**Texto del ejercicio**
◇ ◇ ◇
Los platos de pasta tienen una injusta fama como recetas que engordan o provocan digestiones pesadas. Aunque su valor energético es indudable por su contenido en carbohidratos, estos no suponen un problema si la ingesta se limita a dos veces por semana, según las recomendaciones de los nutricionistas. Las preparaciones con exceso de grasas saturadas, como un salteado de bacón, panceta o chorizo, hacen que las salsas, aunque puedan parecer más gustosas, conduzcan a una digestión pesada y con exceso de calorías en el organismo.

Para evitarlo, debe planificarse el menú en función de si la pasta es plato único, primer plato o segundo. Si es un plato único, se puede optar por acompañar la pasta con un salteado de verduras, un poco de aceite de oliva y salsa de tomate. Se puede guarnecer con unos pequeños trozos de pechuga de pollo salteada o con unos lomos de atún frescos o de salmón. Todas estas salsas tradicionales se pueden aligerar.
◇ ◇ ◇
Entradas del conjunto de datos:

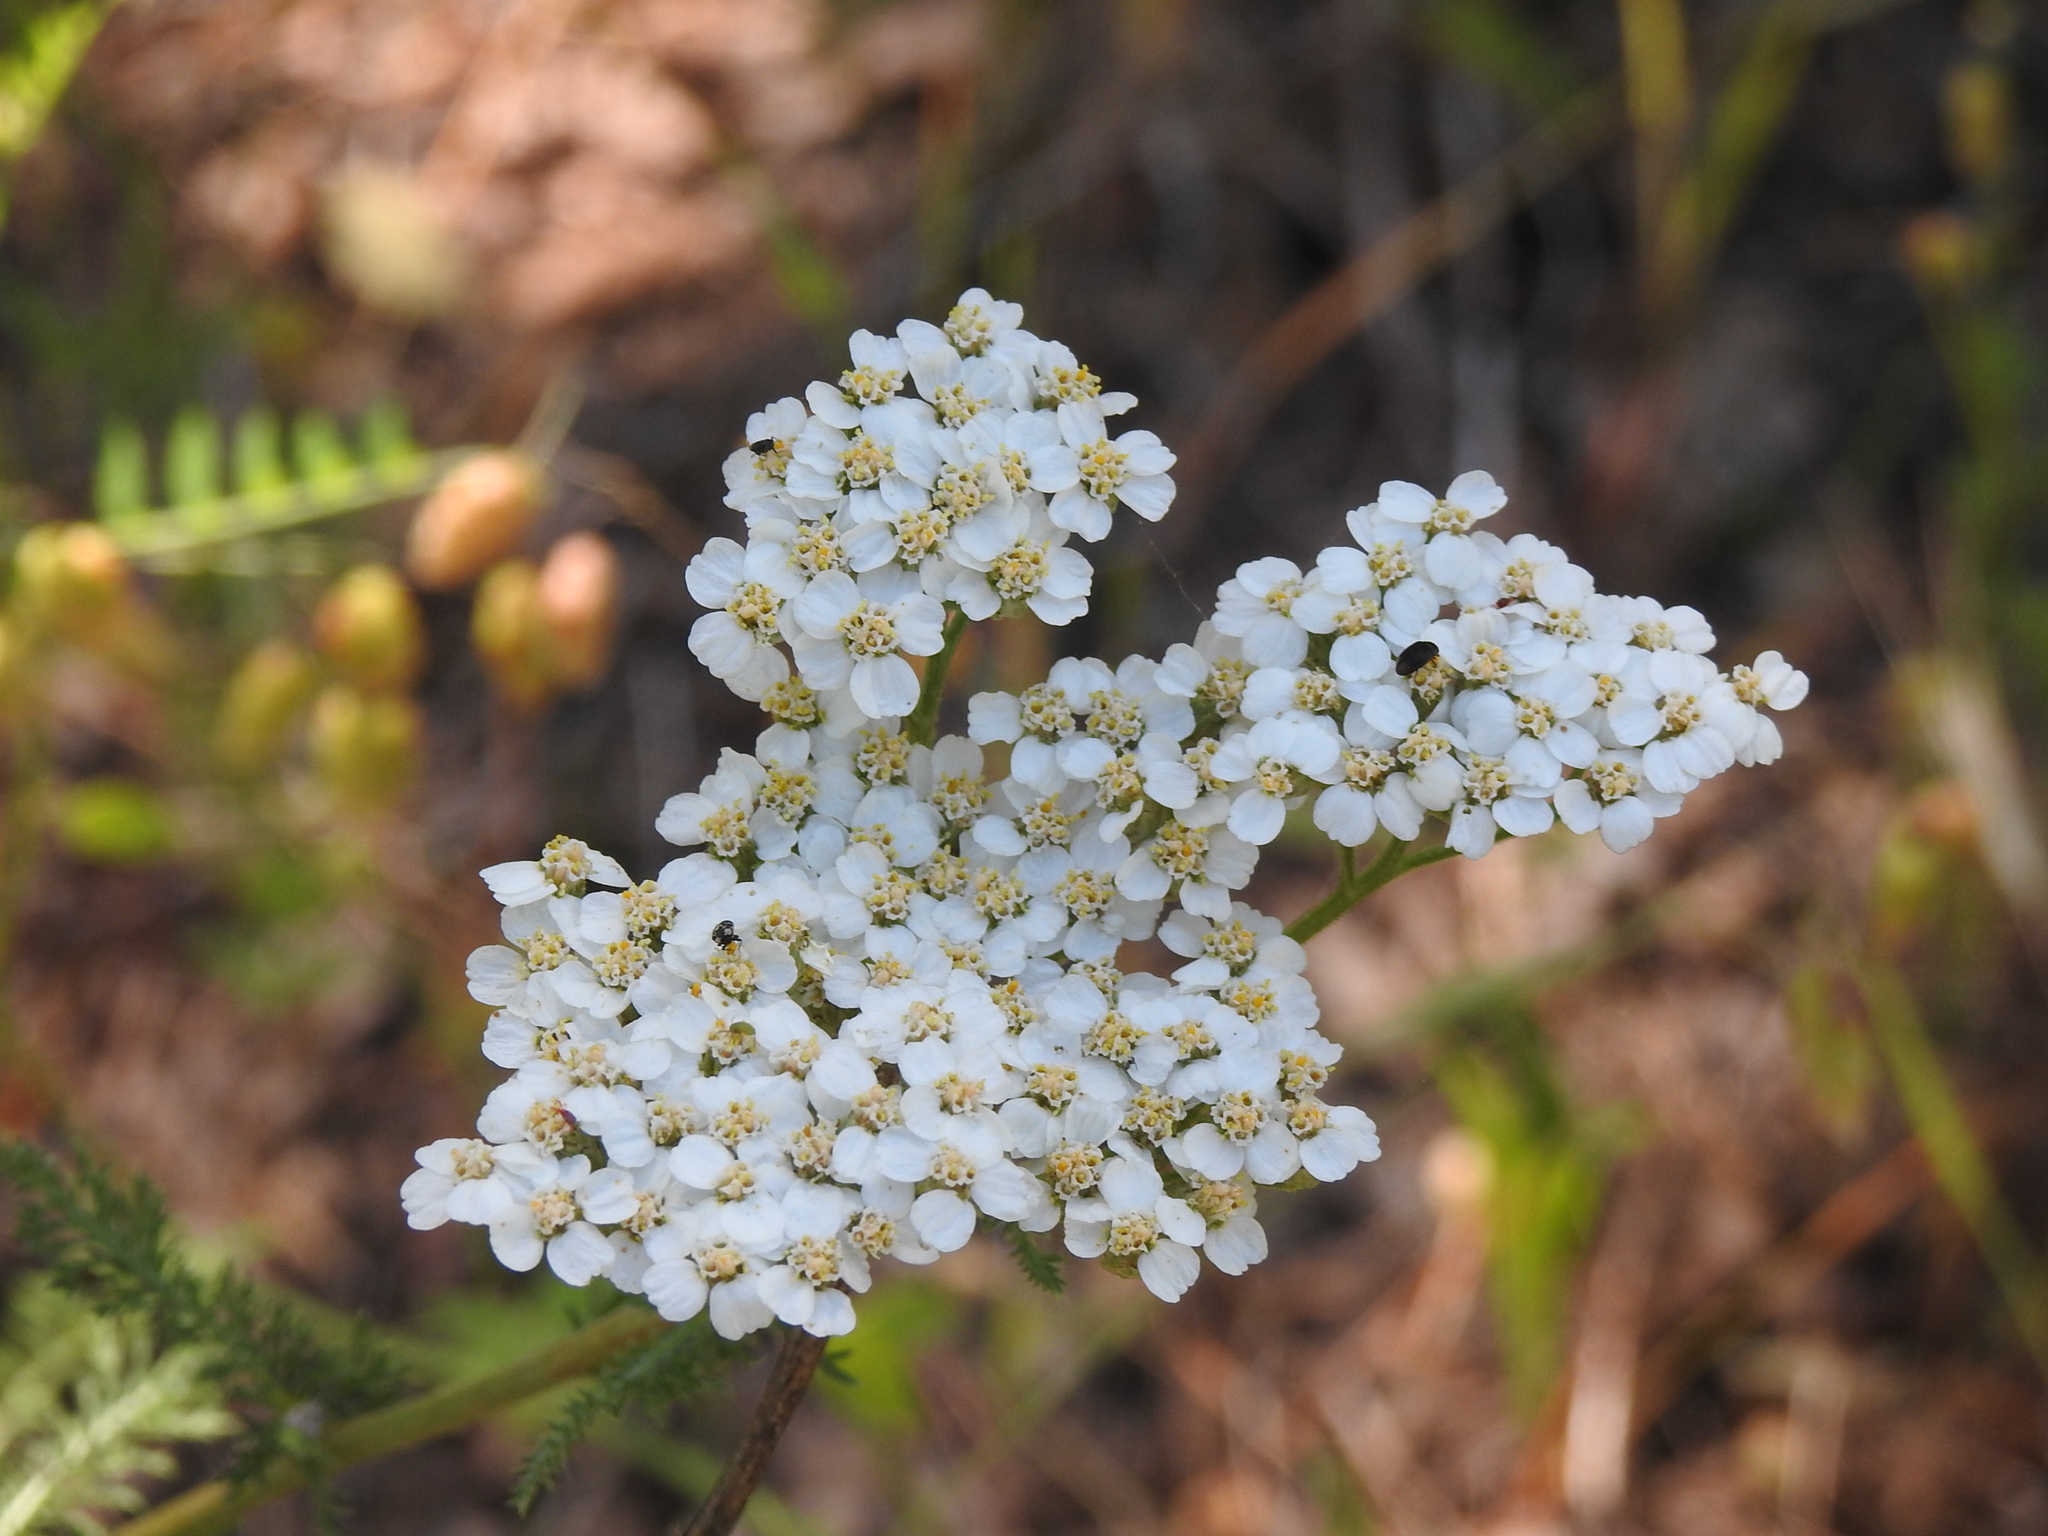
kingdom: Plantae
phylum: Tracheophyta
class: Magnoliopsida
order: Asterales
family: Asteraceae
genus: Achillea
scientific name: Achillea millefolium
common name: Yarrow
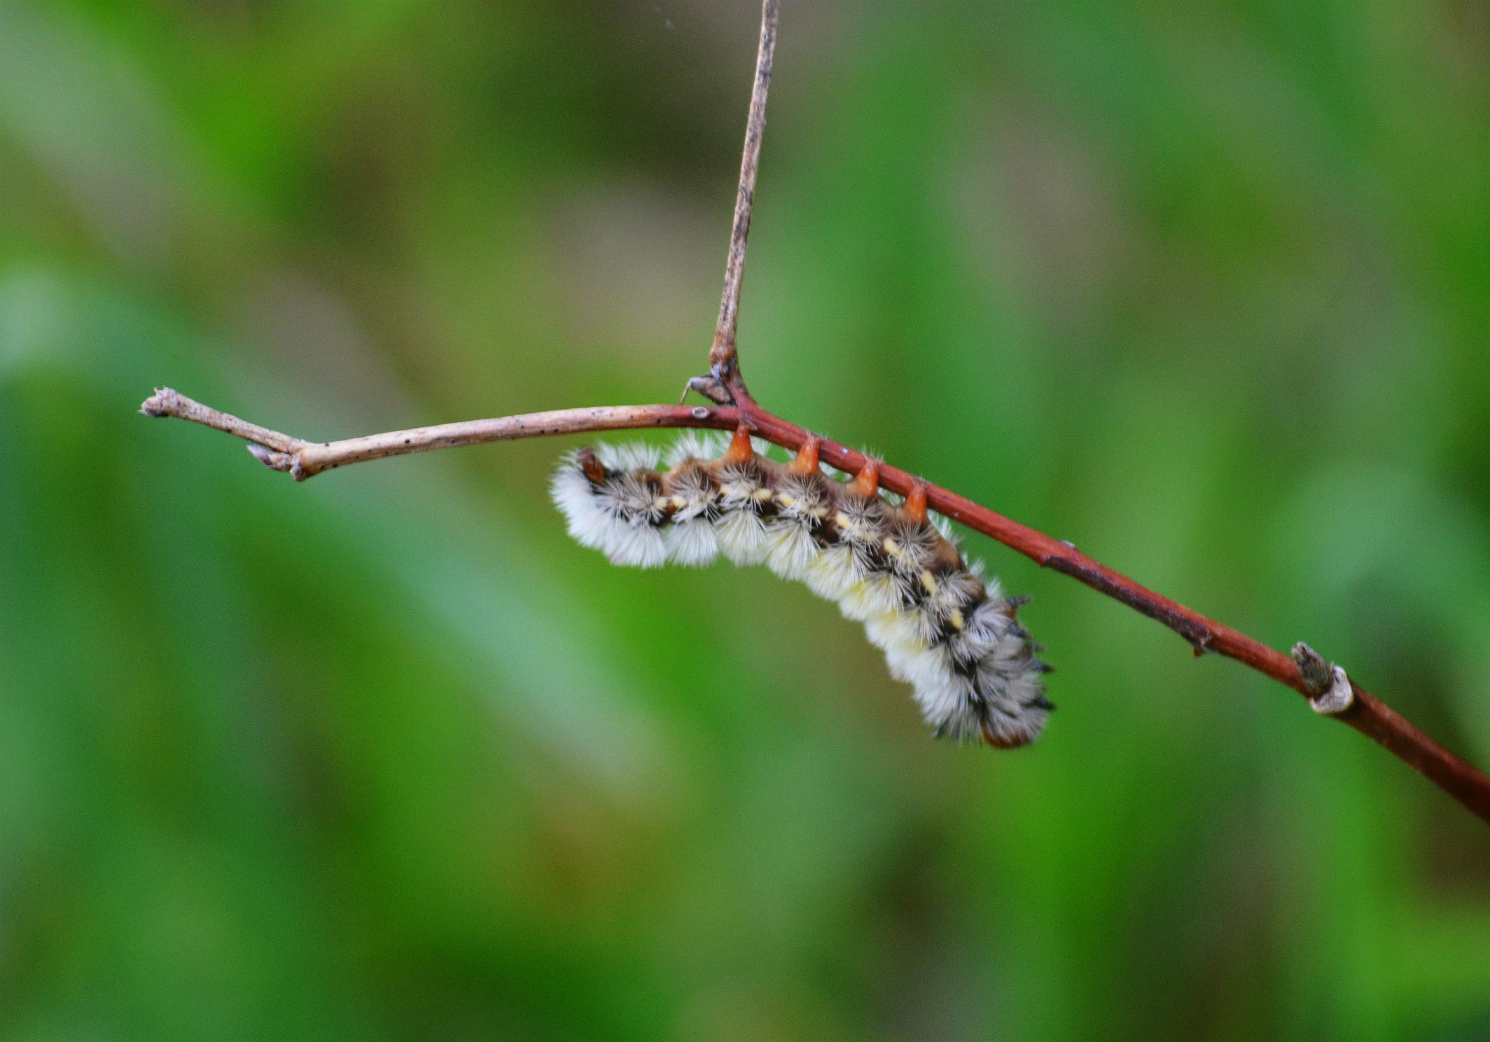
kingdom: Animalia
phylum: Arthropoda
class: Insecta
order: Lepidoptera
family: Erebidae
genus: Ctenucha
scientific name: Ctenucha virginica
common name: Virginia ctenucha moth
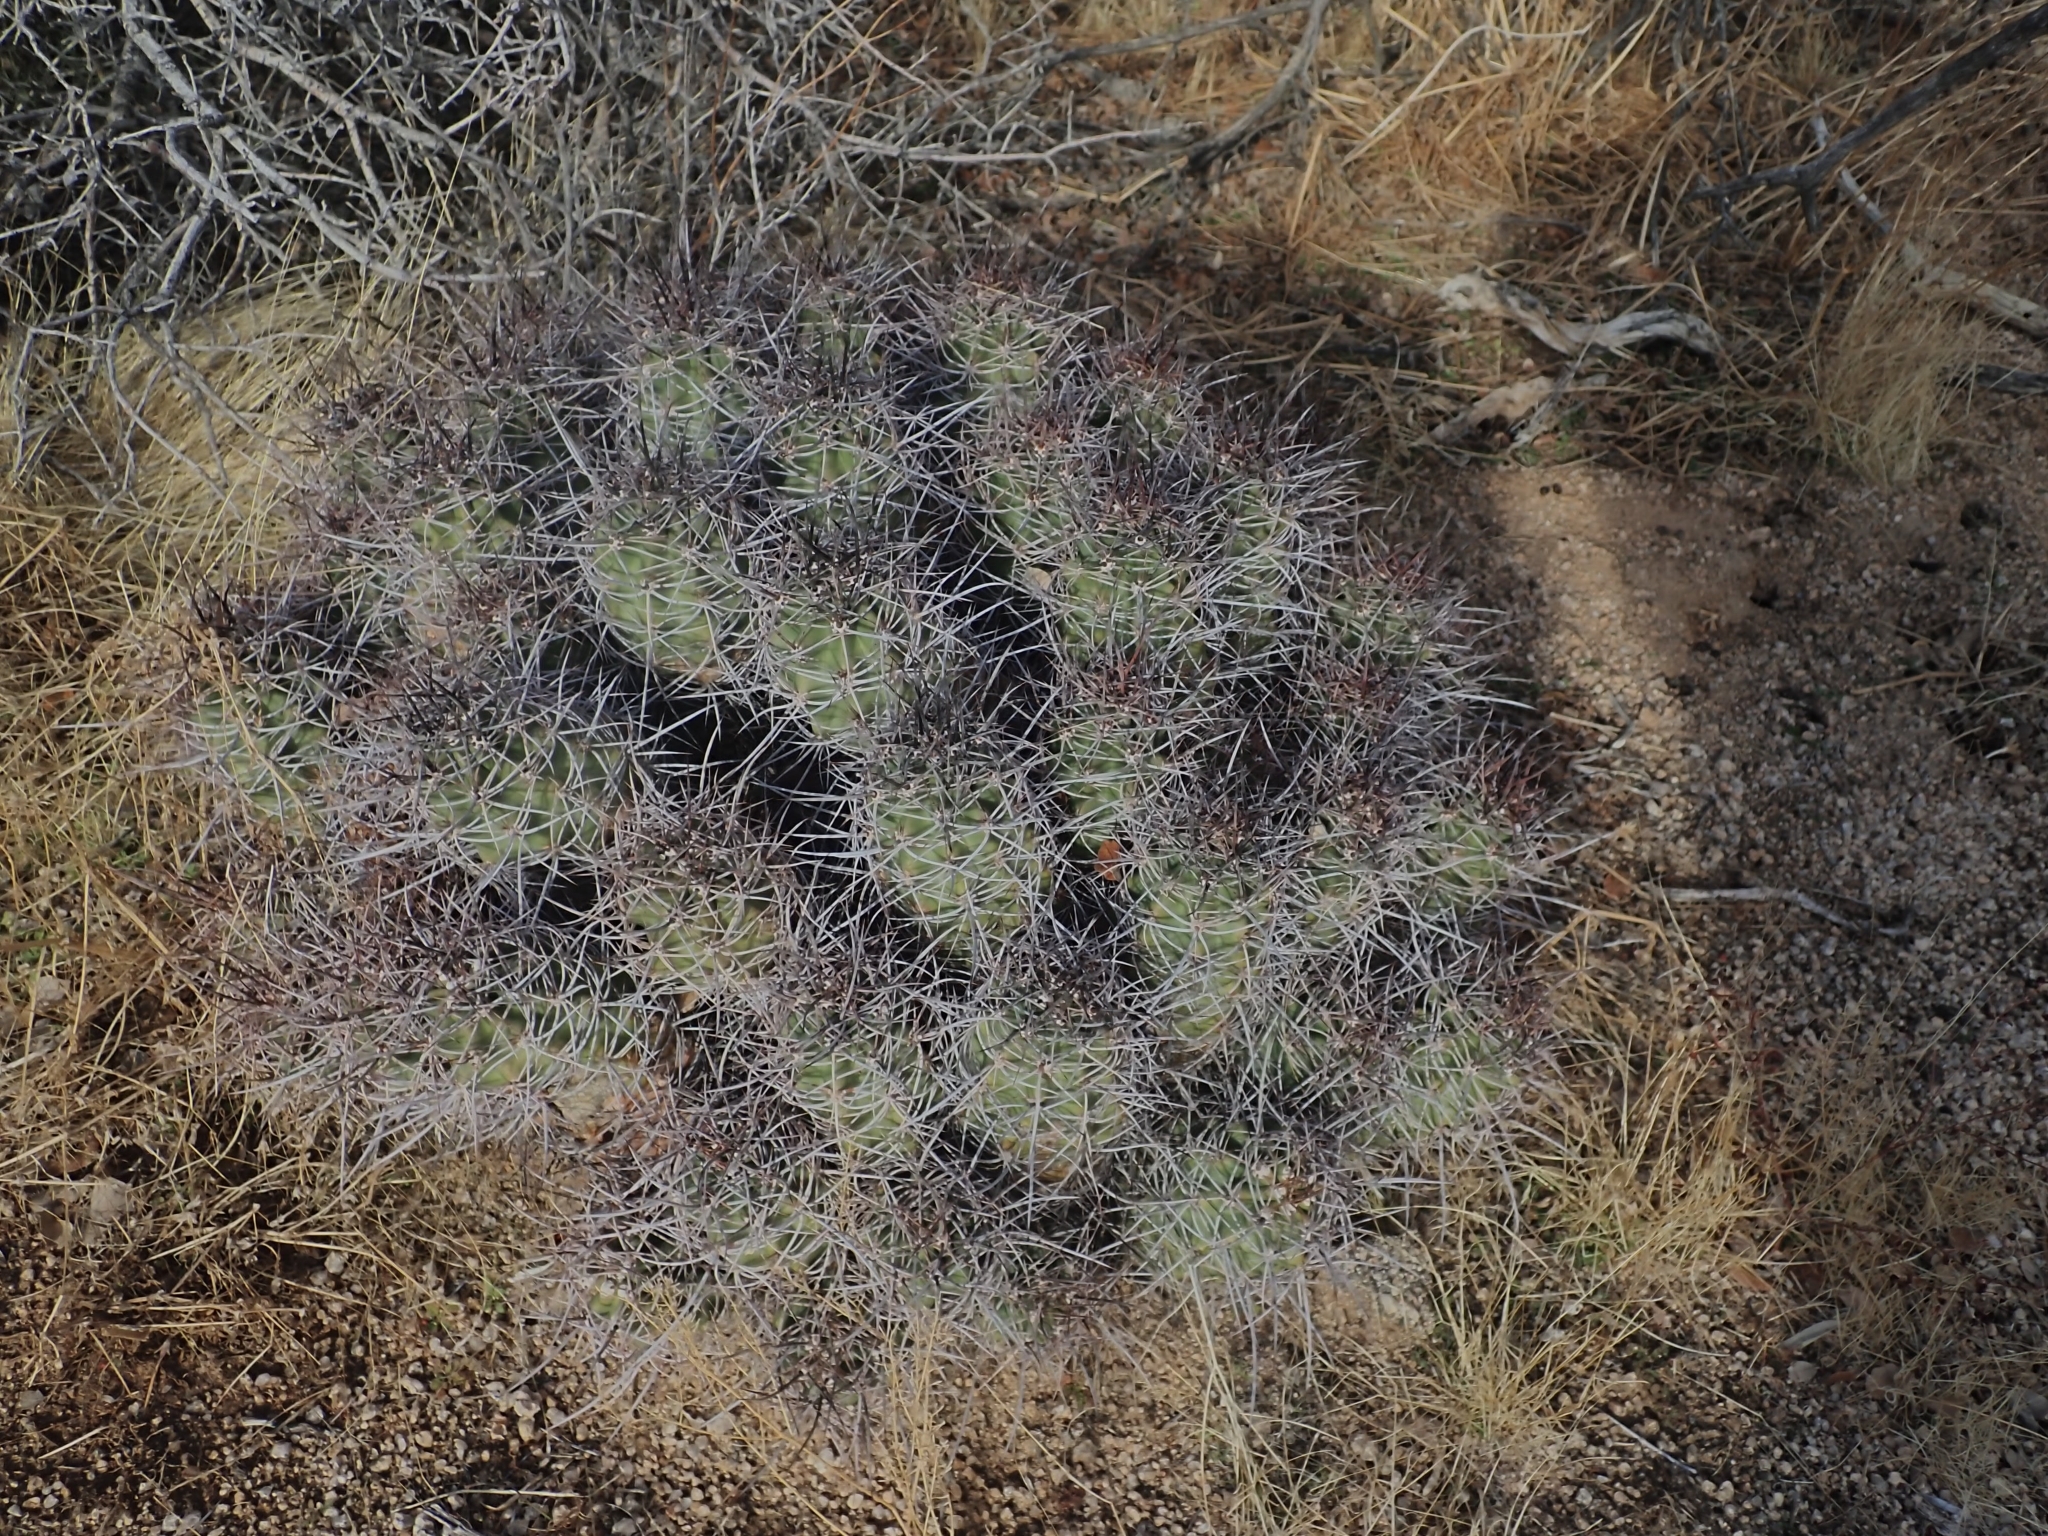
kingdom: Plantae
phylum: Tracheophyta
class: Magnoliopsida
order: Caryophyllales
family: Cactaceae
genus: Echinocereus
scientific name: Echinocereus triglochidiatus
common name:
◇ ◇ ◇
**Enunciado A**
Cita del texto sobre la pasta el fragmento que va de "Para evitarlo, debe" a "se pueden aligerar.", ambos incluidos.
**Enunciado B**
Según el texto sobre la pasta, ¿a cuántas veces por semana recomiendan los nutricionistas limitar su ingesta?

**Resultado del ejercicio A**
Para evitarlo, debe planificarse el menú en función de si la pasta es plato único, primer plato o segundo. Si es un plato único, se puede optar por acompañar la pasta con un salteado de verduras, un poco de aceite de oliva y salsa de tomate. Se puede guarnecer con unos pequeños trozos de pechuga de pollo salteada o con unos lomos de atún frescos o de salmón. Todas estas salsas tradicionales se pueden aligerar.

**Resultado del ejercicio B**
A dos veces por semana.